I think maybe I need a nap.

Friday, June 05, 2009

Arrgh? Urrr.

o755 and after a crummy night pestered by migraines and punctuated by a missed telephone call, I have been awake exactly long enough to eat breakfast and change a litterbox. I'd like to post something topical, trenchant and witty. I've even got a few ideas.

What I haven't got is the time.

So, without further ado, some linky:

-Tinfoil hat? That's not a tinfoil hat, this is a tinfoil hat! (Lizard-people for illustrative purposes only, not included.)

-Linda Chavez says what all your pals have been sayin' about the latest Supreme Court pick -- will her fellow pundits pay more attention to a wise Latina? Ooops, wrong party.

See ya!

Thursday, June 04, 2009

As Far As They Know.

A couple from Brooklyn (no, wait, they're SF fans) will be the first to marry in zero-G. The video -- a promotional bit from the commercial outfit that flies freefall parabolas for anyone (who can take it) with the price of a ticket -- is worth watching.

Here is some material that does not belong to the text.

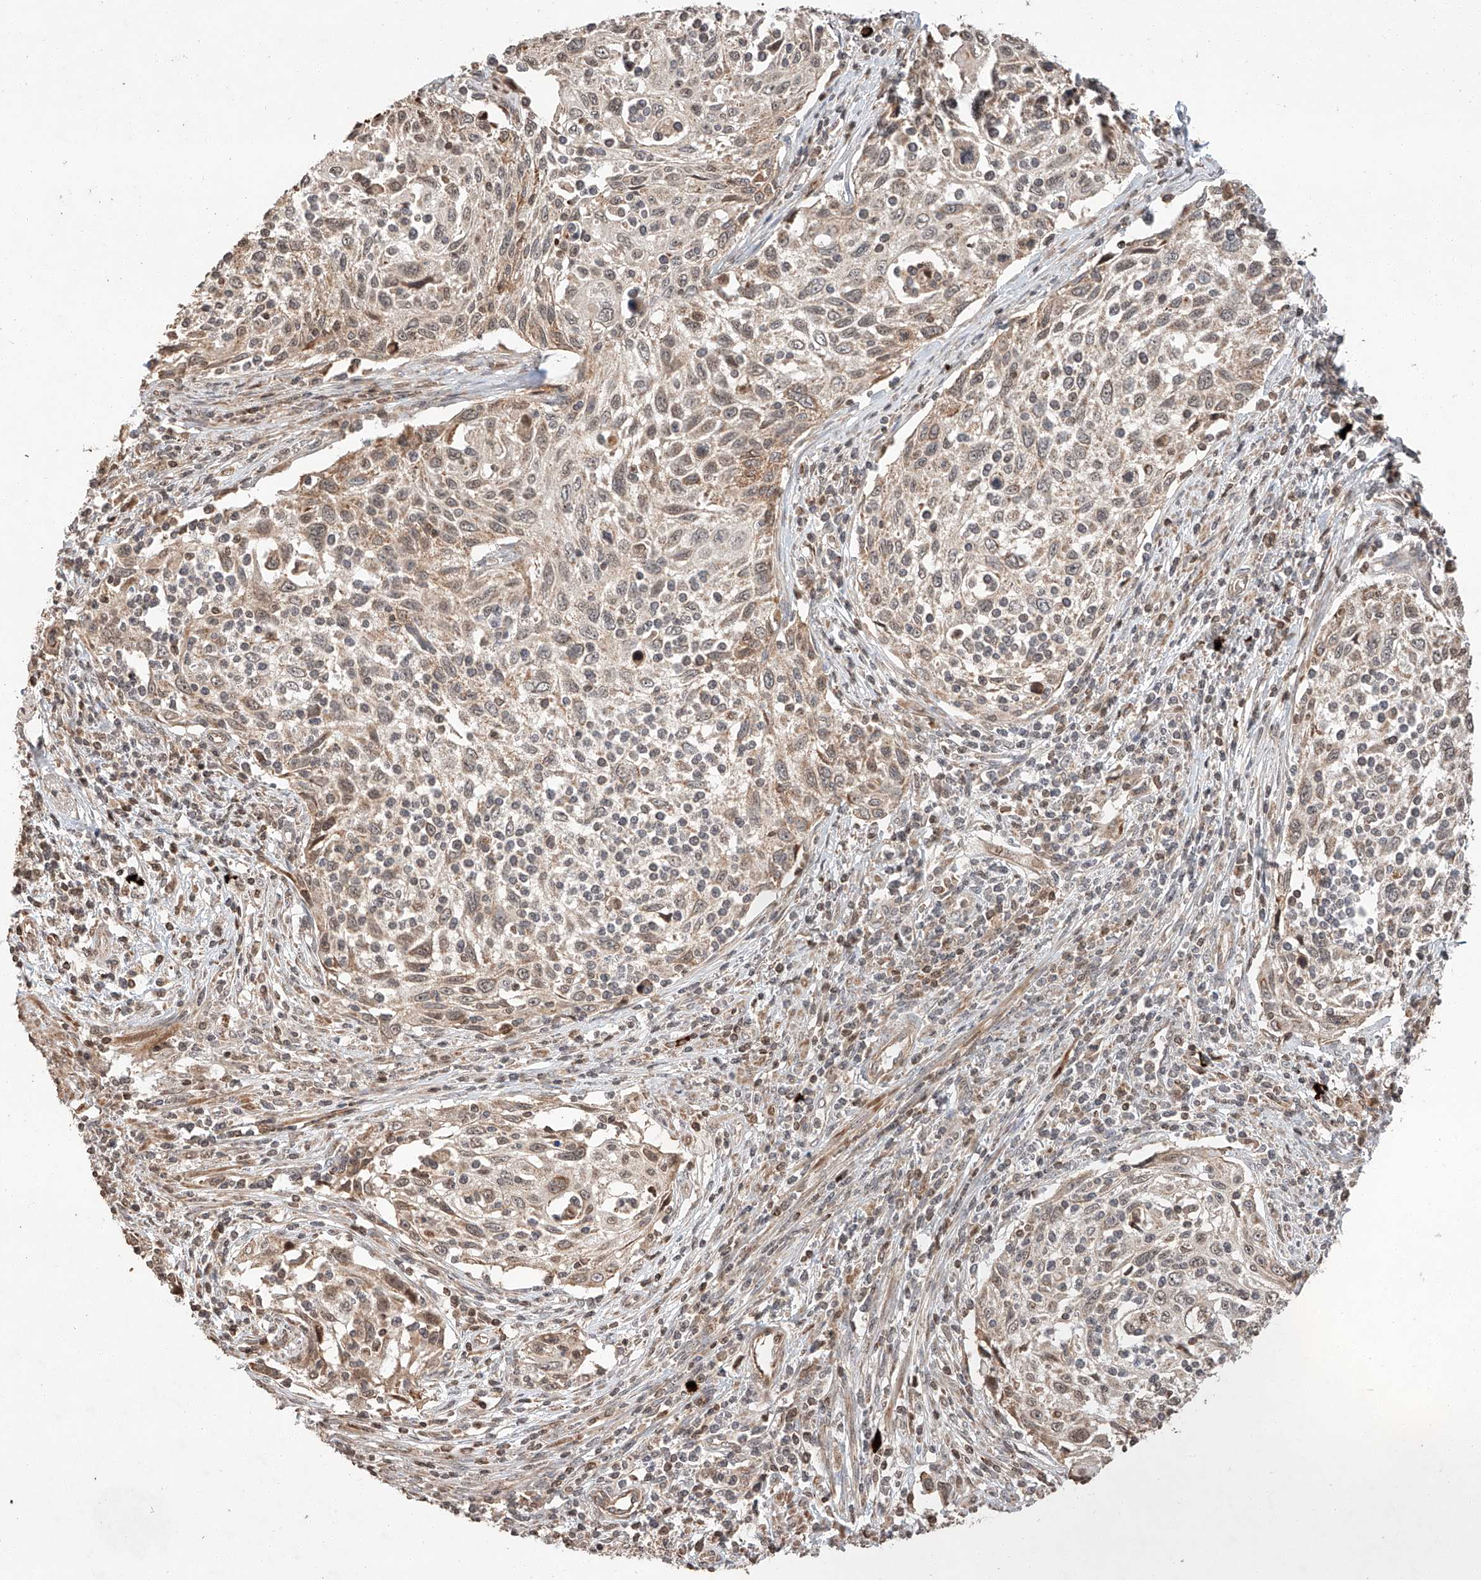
{"staining": {"intensity": "weak", "quantity": "25%-75%", "location": "cytoplasmic/membranous,nuclear"}, "tissue": "cervical cancer", "cell_type": "Tumor cells", "image_type": "cancer", "snomed": [{"axis": "morphology", "description": "Squamous cell carcinoma, NOS"}, {"axis": "topography", "description": "Cervix"}], "caption": "Cervical cancer stained with DAB immunohistochemistry (IHC) exhibits low levels of weak cytoplasmic/membranous and nuclear staining in approximately 25%-75% of tumor cells.", "gene": "ARHGAP33", "patient": {"sex": "female", "age": 70}}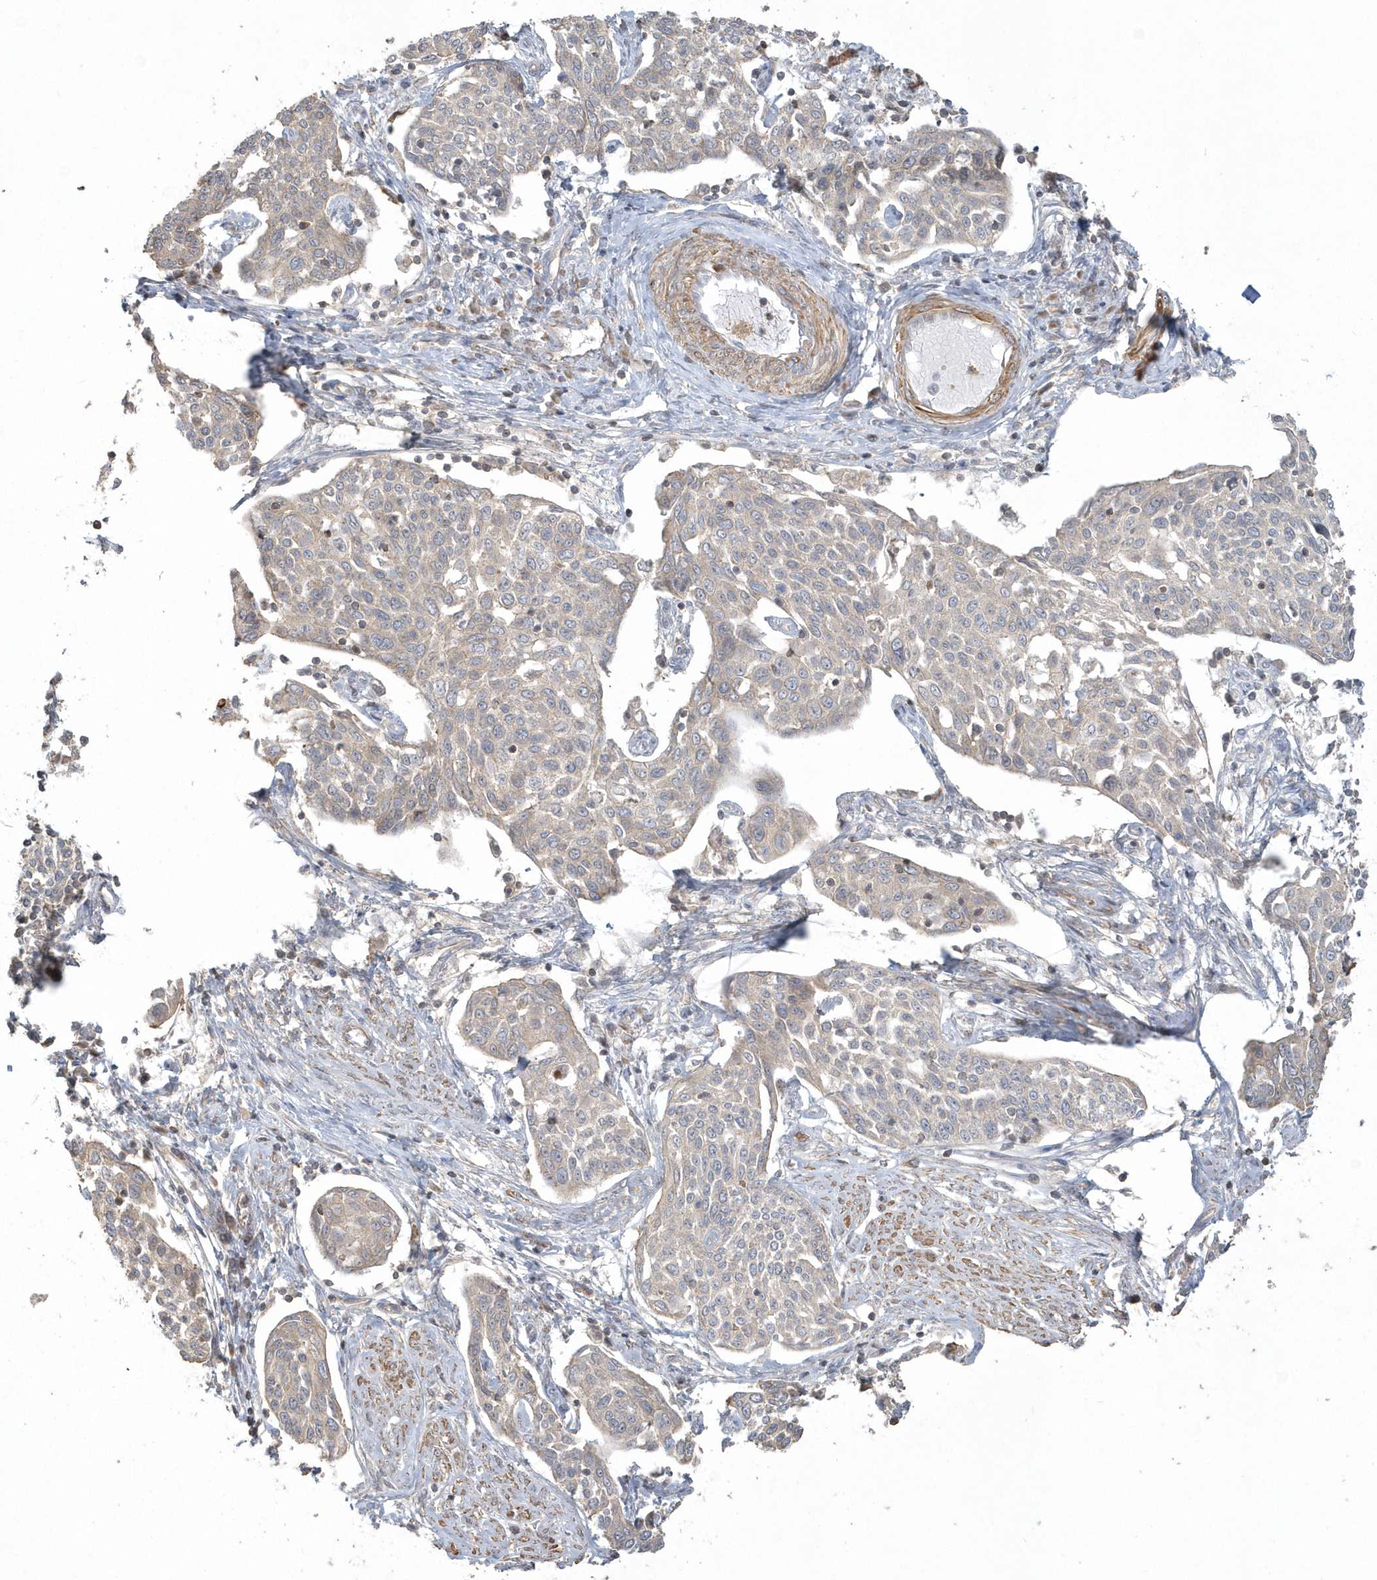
{"staining": {"intensity": "weak", "quantity": "<25%", "location": "cytoplasmic/membranous"}, "tissue": "cervical cancer", "cell_type": "Tumor cells", "image_type": "cancer", "snomed": [{"axis": "morphology", "description": "Squamous cell carcinoma, NOS"}, {"axis": "topography", "description": "Cervix"}], "caption": "This image is of cervical cancer stained with immunohistochemistry (IHC) to label a protein in brown with the nuclei are counter-stained blue. There is no staining in tumor cells. Brightfield microscopy of immunohistochemistry stained with DAB (3,3'-diaminobenzidine) (brown) and hematoxylin (blue), captured at high magnification.", "gene": "ARMC8", "patient": {"sex": "female", "age": 34}}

I don't know if anyone on the Hidden Frontier has preceded them to the zero-G hitchin' post but it seems unlikely; it's just not all that easy to grab free time during those occasions when a starship's not under acceleration. Floating is fun but life's easier when down is down.

Speaking of which, the next installment of I Work On A Starship, "Another Day, Part 11," is about ready to post. Watch this space!

Wednesday, June 03, 2009

Good/Bad

Good idea: Ordering something useful to and needed by one's employer on eBay.

Bad idea: Realizing after it hasn't shown up though UPS says it has that it was sent to your previous address.

I sure hope those folks still have the box -- I'll be headed up to my old place forthwithly to make inquiries. Wish me luck!

Update: And there it was on the porch. The locked porch. Locked by the eyehook I had installed, a "childproof" version that kept Thomas the determined tomcat from getting the screen door open during Porch Panther time. No one home, of course. Called up my old landlord, who was good enough to give the new tenant my phone number.

Made arrangements and picked up the device after work last night. Looks like the new tenant's got a black cat almost like mine!

H'mmm. I wonder if I can carry this gadget on my motorscooter?